As 2014 wraps up and we start reflecting on the past year, I would like to take a moment to give thought to what the United Nations has done over the past 69 years. Here are five highlights as listed on the UN web page of what the organization has achieved to make the world a better place.
Promoting Women’s Well-being. UN Women is the UN organization dedicated to gender equality and the empowerment of women. A global champion for women and girls, UN Women seeks to accelerate progress on meeting their needs worldwide. UN Women supports countries as they set global standards for achieving gender equality, and works with governments and civil society to design laws, policies, programs, and services needed to implement these standards. It stands for women’s equal participation in all aspects of life, focusing on increasing women’s leadership and participation; ending violence against women; engaging women in all aspects of peace and security; enhancing women’s economic empowerment, and making gender equality central to national development planning and budgeting.
Improving Global Trade. The UN Conference on Trade and Development (UNCTAD) has helped developing countries to negotiate trade agreements and win preferential treatment for their exports. It has negotiated international commodity agreements to ensure fair prices for developing countries, improved the efficiency of their trade infrastructure and helped them to diversify their production and to integrate into the global economy.

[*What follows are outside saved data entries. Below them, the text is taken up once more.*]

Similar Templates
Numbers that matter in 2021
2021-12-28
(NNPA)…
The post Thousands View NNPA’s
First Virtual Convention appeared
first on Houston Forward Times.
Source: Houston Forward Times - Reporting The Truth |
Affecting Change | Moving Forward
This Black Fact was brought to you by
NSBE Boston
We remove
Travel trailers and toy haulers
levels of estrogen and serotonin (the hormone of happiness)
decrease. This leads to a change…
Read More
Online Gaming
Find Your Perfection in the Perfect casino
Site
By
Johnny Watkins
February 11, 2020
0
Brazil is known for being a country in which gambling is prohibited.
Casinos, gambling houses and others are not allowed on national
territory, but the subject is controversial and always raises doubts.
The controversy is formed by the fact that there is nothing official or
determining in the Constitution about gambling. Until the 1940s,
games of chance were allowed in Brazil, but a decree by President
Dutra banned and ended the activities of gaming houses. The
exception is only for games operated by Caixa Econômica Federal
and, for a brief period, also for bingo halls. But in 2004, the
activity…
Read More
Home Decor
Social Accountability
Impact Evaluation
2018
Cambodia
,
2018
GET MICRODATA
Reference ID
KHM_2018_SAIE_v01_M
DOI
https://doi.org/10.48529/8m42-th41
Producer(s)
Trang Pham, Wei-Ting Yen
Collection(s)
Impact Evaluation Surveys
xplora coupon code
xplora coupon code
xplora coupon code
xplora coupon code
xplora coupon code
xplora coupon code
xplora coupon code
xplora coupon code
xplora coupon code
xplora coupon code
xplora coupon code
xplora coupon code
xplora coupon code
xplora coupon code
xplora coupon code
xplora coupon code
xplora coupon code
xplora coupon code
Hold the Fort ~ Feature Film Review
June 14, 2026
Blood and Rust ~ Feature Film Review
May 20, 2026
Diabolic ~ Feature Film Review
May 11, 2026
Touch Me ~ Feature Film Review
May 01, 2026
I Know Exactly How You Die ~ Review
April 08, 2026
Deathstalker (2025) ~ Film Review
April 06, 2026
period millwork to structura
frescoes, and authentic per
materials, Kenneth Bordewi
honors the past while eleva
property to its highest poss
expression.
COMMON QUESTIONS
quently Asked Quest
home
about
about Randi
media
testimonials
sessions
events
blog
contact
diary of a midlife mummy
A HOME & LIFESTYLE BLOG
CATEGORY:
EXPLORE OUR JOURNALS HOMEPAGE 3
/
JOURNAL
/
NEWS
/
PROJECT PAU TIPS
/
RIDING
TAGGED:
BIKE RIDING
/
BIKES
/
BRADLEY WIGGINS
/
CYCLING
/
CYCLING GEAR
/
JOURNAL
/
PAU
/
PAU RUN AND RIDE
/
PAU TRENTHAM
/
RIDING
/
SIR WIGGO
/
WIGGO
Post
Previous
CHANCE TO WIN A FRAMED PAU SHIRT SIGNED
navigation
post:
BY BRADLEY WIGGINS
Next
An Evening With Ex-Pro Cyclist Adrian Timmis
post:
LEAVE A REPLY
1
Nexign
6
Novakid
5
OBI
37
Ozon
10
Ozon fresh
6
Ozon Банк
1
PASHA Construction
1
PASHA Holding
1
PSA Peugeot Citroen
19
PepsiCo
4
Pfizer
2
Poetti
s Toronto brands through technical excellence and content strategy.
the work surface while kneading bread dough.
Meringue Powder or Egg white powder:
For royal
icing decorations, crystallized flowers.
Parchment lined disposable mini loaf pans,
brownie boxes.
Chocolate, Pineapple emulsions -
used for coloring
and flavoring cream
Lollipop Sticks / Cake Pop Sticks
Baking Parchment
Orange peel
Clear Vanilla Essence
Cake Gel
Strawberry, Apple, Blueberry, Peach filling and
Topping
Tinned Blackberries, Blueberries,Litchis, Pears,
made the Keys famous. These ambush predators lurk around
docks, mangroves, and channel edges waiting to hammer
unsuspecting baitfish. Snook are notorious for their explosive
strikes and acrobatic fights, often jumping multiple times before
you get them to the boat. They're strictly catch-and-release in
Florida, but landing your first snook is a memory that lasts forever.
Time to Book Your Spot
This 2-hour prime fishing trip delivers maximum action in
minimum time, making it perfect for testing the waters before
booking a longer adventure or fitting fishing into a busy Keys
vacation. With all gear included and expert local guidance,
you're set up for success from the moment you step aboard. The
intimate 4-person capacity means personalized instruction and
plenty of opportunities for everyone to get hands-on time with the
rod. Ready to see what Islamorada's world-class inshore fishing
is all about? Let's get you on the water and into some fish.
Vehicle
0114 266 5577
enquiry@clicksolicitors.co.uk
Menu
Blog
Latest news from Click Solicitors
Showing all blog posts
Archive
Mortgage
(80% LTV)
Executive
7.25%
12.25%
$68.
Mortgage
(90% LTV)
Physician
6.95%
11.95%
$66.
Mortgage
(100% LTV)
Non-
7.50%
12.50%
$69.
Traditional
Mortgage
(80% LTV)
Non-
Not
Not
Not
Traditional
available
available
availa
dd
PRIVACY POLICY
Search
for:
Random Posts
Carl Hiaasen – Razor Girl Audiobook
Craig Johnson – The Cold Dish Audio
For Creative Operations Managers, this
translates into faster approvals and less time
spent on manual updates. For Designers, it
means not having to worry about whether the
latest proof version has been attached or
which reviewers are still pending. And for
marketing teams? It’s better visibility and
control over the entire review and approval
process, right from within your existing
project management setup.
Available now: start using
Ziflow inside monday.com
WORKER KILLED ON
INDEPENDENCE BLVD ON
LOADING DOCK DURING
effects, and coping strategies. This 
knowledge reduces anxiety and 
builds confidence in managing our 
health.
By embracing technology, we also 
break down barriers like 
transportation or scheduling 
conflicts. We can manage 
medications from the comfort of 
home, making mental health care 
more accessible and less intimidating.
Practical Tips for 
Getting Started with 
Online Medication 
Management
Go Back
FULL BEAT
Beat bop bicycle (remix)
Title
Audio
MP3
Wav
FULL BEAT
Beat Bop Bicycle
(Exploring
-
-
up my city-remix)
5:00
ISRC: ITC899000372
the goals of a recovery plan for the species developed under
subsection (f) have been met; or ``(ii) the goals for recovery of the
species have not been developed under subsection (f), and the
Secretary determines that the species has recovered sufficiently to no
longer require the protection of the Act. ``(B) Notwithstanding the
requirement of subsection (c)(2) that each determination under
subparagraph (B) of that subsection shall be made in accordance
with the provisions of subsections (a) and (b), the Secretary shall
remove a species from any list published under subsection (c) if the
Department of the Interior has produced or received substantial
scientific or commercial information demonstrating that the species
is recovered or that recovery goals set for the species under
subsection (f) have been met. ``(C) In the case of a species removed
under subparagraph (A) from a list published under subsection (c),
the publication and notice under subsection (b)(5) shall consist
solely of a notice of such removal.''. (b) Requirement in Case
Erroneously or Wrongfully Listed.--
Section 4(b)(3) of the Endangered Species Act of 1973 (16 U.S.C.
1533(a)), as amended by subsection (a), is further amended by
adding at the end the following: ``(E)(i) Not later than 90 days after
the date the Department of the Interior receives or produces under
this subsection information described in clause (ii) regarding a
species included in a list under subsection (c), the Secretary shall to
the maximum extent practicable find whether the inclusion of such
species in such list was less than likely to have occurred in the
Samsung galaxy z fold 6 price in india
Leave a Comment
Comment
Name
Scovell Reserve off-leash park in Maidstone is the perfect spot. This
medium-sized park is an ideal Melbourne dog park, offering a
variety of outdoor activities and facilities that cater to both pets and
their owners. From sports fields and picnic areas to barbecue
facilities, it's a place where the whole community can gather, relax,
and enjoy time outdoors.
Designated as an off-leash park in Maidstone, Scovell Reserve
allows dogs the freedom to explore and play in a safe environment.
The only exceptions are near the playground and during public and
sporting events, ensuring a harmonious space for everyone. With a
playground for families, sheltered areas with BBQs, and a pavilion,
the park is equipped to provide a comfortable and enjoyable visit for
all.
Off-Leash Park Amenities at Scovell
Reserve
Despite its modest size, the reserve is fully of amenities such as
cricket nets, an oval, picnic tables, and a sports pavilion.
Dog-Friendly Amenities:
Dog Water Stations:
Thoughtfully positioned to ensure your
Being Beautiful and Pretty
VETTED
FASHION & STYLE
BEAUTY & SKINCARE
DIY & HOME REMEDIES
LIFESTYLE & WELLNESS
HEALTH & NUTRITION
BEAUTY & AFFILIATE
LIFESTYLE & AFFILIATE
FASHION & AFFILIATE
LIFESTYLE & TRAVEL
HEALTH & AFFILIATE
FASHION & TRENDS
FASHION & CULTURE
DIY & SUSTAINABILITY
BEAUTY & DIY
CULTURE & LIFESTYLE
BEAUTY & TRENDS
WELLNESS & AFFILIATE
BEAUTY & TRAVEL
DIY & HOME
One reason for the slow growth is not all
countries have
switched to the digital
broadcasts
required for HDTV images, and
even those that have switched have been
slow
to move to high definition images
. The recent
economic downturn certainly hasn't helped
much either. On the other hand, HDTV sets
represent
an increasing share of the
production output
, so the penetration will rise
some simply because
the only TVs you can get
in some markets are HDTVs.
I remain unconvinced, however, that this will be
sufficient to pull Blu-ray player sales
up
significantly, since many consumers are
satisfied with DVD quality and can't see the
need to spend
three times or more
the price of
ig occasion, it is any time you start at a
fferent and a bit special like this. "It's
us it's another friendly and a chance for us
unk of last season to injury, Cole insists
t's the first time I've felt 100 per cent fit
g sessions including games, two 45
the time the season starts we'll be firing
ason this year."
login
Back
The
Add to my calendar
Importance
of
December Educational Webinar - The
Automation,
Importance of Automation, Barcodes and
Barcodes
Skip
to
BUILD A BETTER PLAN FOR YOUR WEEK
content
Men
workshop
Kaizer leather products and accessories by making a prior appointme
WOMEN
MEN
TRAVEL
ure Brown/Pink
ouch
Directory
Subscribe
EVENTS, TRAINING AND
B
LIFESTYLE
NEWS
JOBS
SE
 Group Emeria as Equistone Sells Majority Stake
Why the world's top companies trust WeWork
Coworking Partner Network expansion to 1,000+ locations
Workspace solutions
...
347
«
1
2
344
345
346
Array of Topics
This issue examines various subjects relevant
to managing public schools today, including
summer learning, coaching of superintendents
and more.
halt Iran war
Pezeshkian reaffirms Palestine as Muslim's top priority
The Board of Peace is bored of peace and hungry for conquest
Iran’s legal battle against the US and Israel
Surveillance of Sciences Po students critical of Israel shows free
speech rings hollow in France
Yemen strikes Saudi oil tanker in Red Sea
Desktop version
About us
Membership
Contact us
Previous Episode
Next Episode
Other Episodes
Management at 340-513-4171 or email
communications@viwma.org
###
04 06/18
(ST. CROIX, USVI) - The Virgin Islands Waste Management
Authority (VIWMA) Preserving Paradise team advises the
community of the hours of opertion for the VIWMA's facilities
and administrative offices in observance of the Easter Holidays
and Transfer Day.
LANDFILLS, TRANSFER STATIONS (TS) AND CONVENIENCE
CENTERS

Pressing for Universal Immunization. Immunization saves more than 2 million lives every year. As a result of efforts by the World Health Organization, UNICEF, other organizations and Governments, an estimated 84 percent of the world’s children are now vaccinated with the diphtheria-pertussis-tetanus vaccine, up from 20 percent in 1980. Between 2000 and 2012, measles deaths declined by 78 percent globally. Barriers to introducing new vaccines are gradually being overcome, and contacts forged through immunization are being used to provide additional life-saving assistance, such as insecticide-treated nets to protect against malaria and vitamin A supplements to prevent malnutrition.
Improving Literacy and Education. Today 84 percent of adults can read and write and 91 percent of children attend primary school. The goal now is to ensure that by 2015 all children complete a full course of primary school. Programmes aimed at promoting education and advancement for women helped to raise the global adult female literacy rate to 79.9 per cent in 2011. The next goal is to ensure that by 2015 all girls complete primary and secondary school.
Providing Food to the Neediest. The World Food Programme (WFP), the world’s largest humanitarian agency, reaches an average of 80 million hungry people in 75 countries every year, including most of the world’s refugees and internally displaced people. WFP food assistance is designed to meet the special needs of hungry people, especially women and children—the vulnerable majority most often affected by hunger. School-feeding projects provide free lunches or take-home meals to some 20 million schoolchildren—with each meal costing just 25 U.S. cents. With over 90 per cent of its staff working in the field, WFP uses a global network of planes, ships, helicopters, trucks and, if needed, donkeys, camels, and elephants to reach those most in need.